Con este precedente, cuando Visión Suroeste, el museo Maja y Comfama se sentaron para pensar en propuestas que vincularan a la región bajo principios de confianza, libertad y democracia, la idea de hacer algo alrededor de Río Frío saltó como una posibilidad. Visión Suroeste es una organización que trabaja por la regeneración ambiental, y quería demostrar que podemos volver al río desde una actitud de conservación y defensa. Y disfrute, claro, porque el río siempre ha sido eso.
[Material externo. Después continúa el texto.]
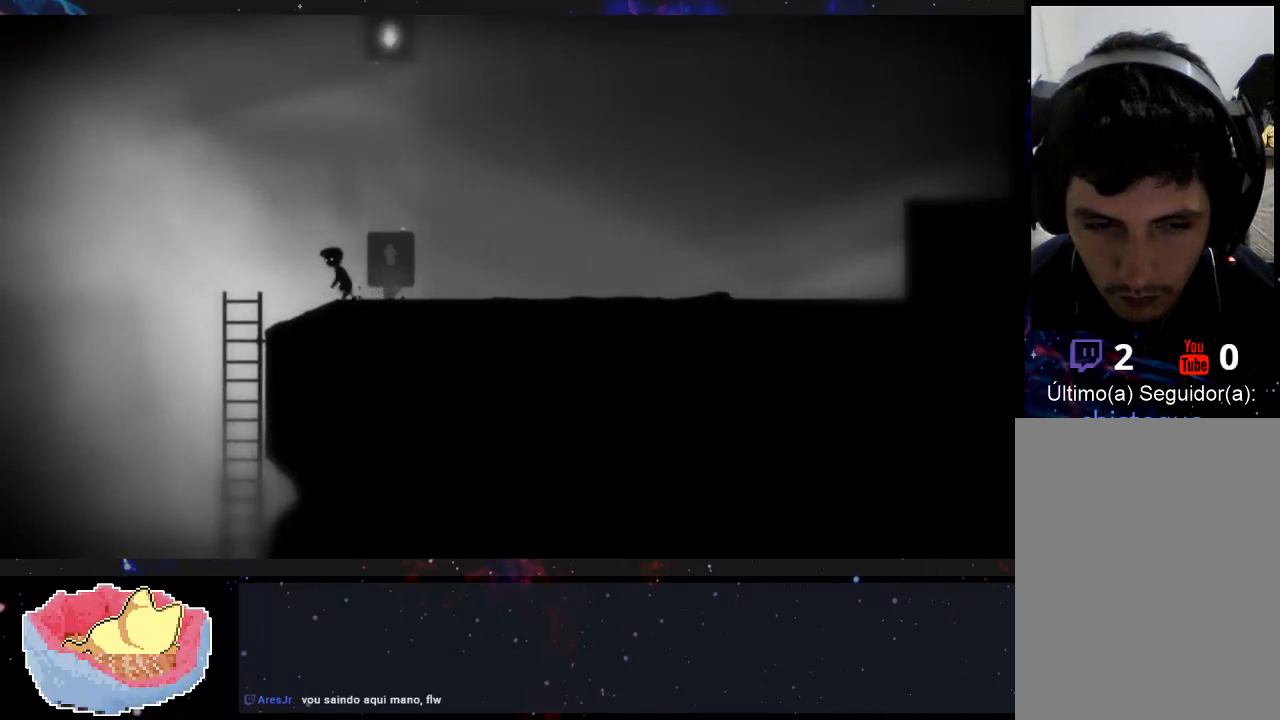
{"buttons": [], "left_stick": "left", "right_stick": "center", "events": []}
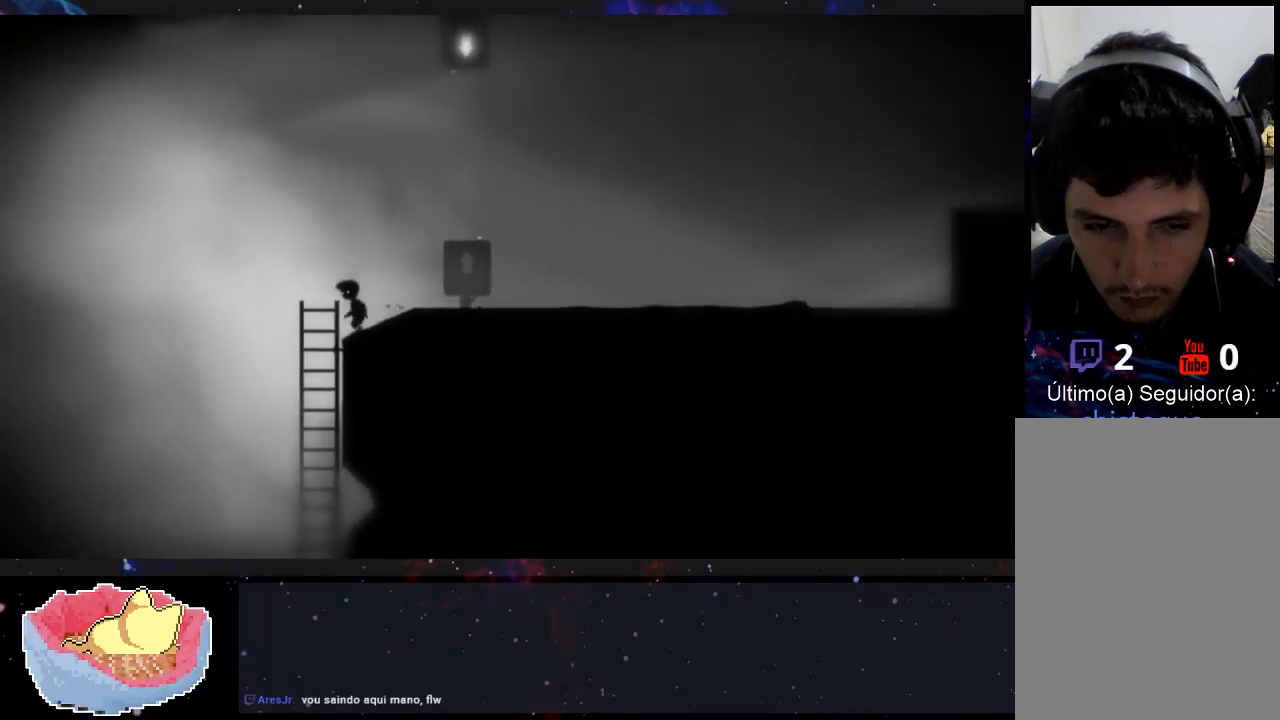
{"buttons": [], "left_stick": "left", "right_stick": "center", "events": []}
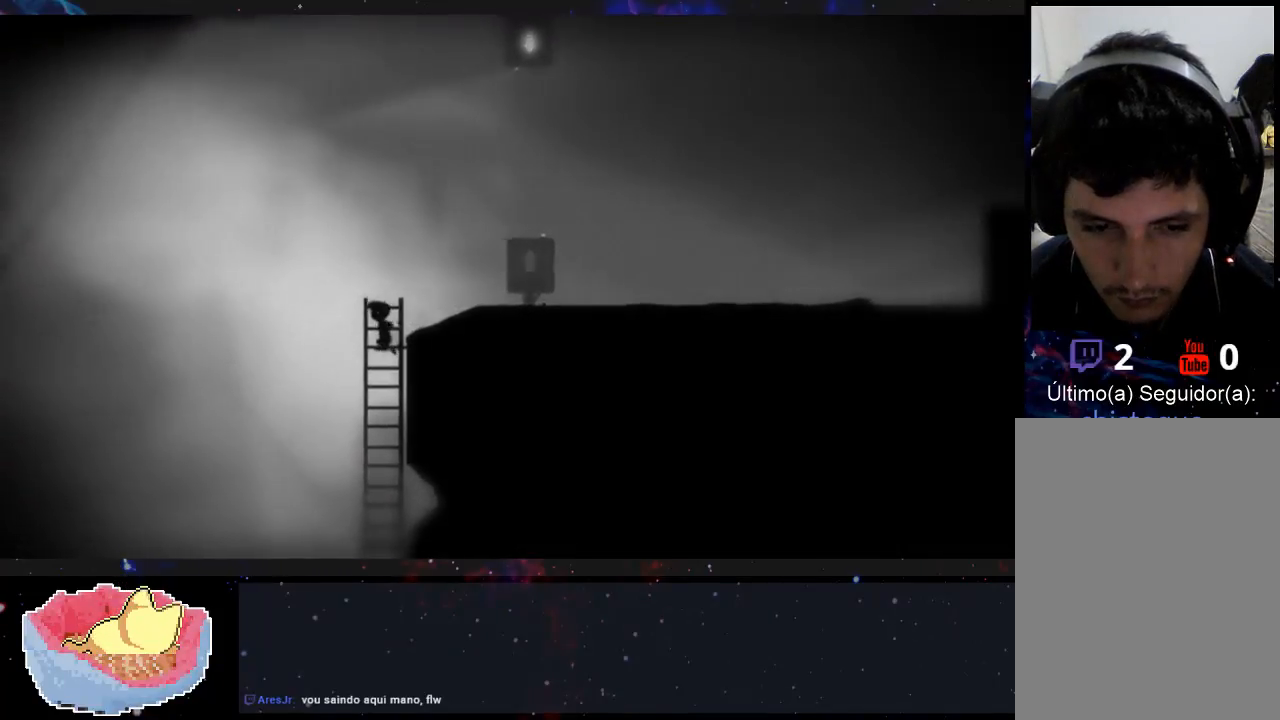
{"buttons": [], "left_stick": "left", "right_stick": "center", "events": []}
Lo primero fue recoger memorias alrededor del río. Se les pidió a familias de Támesis y Jericó que enviaran fotos en este espacio, que no es uno solo sino un montón de charcos, meandros y playas. Detrás de cada foto había una historia. “Unas donde nos decían: ‘este fue el último paseo de mi abuelita’, u otra donde anotaban: ‘aquí estoy yo bebé. Mi papá me sostiene. Ahora tengo la edad que él tenía en la foto’”, cuenta María Fernanda Montoya, tejedora de contenidos en Visión Suroeste. También había fotos más simples, de la cotidianidad en el río: una vaca pastando al lado de una familia, tres niños bajando en neumáticos por el cauce, una señora bajo una sombrilla en la playa, un niño bogando aguapanela en totuma…
Lo segundo fue recorrer el cauce acompañados por líderes sociales, empresarios, jóvenes y ambientalistas; reconocer los cambios, las amenazas, las formas de cuidado. Todo como preámbulo para llegar al festival, que fue el pasado 13 de noviembre. El encuentro no podía ser más festivo, más familiar. Las chivas llegaron de Támesis y Jericó a un sector conocido como La Tenería, donde el río tiene sus mejores playas y baja lento y diáfano como en los recuerdos de Fernando Vallejo, que escribió acerca de Támesis: “Pueblo más bello no conozco, y miren que he viajado, he estado hasta en Kirguistán”. Otros llegaban en bicicleta, algunos a pie. Todos con recuerdos del río. Había lo que antes hubo y que para muchos ya parecía imposible en este espacio: música, sancocho, alegría. Grupos como La Merienda y Cerro Bravo, que le cantan a la vida. Scouts, grupos juveniles. Adultos como William Dávila, de ochenta años, que se vino desde Medellín no más a esto. Artesanos y emprendedores que se la juegan por productos amigables con el ambiente. Decenas de personas compartiendo, como en los viejos tiempos. Y estaba, por supuesto, el río. Hay quienes piden permiso para meterse a un río: quienes creen en su espíritu; hay quienes no. Pero para nadie entrar a un río puede pasar indiferente. Ese dejarse arrastrar por la corriente, el sonido burbujeante bajo el agua, esa especie de encuentro consigo mismo. La reconfirmación de que todo fluye, hasta nosotros mismos. “En este lugar aprendí a nadar, a hacer fogones de leña, a hacer nudos, a acampar, a compartir, a sobrevivir a la lluvia. Por eso no pienso dejar de venir”, dijo Carolina después del chapuzón; o Sebastián Restrepo, de Visión Suroeste: “Aquí aprendí a querer los ríos. Y a este paisaje. Yo me fui de Colombia cuatro años y viví en Australia, que es un lugar donde hay muchas playas, pero no existen las costumbres ni este aire de trópico, que extrañaba tanto”. Tiene razón: en este punto privilegiado del planeta por donde baja Río Frío, enclavado en la cordillera occidental, hay más de quinientas especies de pájaros, cascadas, mesetas, cerros, formaciones pétreas, flora y fauna de maravilla. Y al mismo tiempo, es una de las áreas con mayor concentración de biodiversidad en alto riesgo del mundo.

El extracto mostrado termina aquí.